[What to do]
Lines with the string "vivo" in the data below: report how many there are, and write nothing but the number.

*** Dataset entries Section Begins ***

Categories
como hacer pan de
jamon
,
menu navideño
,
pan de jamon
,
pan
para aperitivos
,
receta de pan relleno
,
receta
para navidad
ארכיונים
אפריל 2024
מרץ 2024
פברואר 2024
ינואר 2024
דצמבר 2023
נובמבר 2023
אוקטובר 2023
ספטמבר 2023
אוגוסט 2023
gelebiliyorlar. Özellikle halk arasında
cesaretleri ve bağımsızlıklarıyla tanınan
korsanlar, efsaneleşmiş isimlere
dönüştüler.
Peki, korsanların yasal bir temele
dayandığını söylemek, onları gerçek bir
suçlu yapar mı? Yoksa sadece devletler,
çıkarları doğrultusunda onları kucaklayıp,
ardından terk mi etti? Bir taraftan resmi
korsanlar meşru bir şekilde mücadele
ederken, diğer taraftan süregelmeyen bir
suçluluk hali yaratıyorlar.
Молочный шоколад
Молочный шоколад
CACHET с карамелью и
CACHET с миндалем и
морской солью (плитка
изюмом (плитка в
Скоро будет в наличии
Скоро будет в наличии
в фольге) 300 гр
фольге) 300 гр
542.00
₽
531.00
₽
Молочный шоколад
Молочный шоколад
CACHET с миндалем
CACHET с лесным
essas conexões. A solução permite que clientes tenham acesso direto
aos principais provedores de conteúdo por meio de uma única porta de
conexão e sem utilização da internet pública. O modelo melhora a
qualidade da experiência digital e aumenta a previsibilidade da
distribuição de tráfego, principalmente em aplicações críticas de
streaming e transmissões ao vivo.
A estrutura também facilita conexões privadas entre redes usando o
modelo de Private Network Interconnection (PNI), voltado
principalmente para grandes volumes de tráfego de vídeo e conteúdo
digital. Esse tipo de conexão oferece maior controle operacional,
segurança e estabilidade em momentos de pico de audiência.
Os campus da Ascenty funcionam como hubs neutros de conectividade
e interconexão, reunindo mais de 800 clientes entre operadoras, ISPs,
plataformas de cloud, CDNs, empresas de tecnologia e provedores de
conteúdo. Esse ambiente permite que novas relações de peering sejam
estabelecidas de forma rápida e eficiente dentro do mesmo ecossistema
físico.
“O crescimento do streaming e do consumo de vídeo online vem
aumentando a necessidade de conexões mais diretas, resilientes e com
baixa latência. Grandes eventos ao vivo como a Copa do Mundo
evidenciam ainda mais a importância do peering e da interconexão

*** Dataset entries Section Ends ***

[Answer to this problem]
2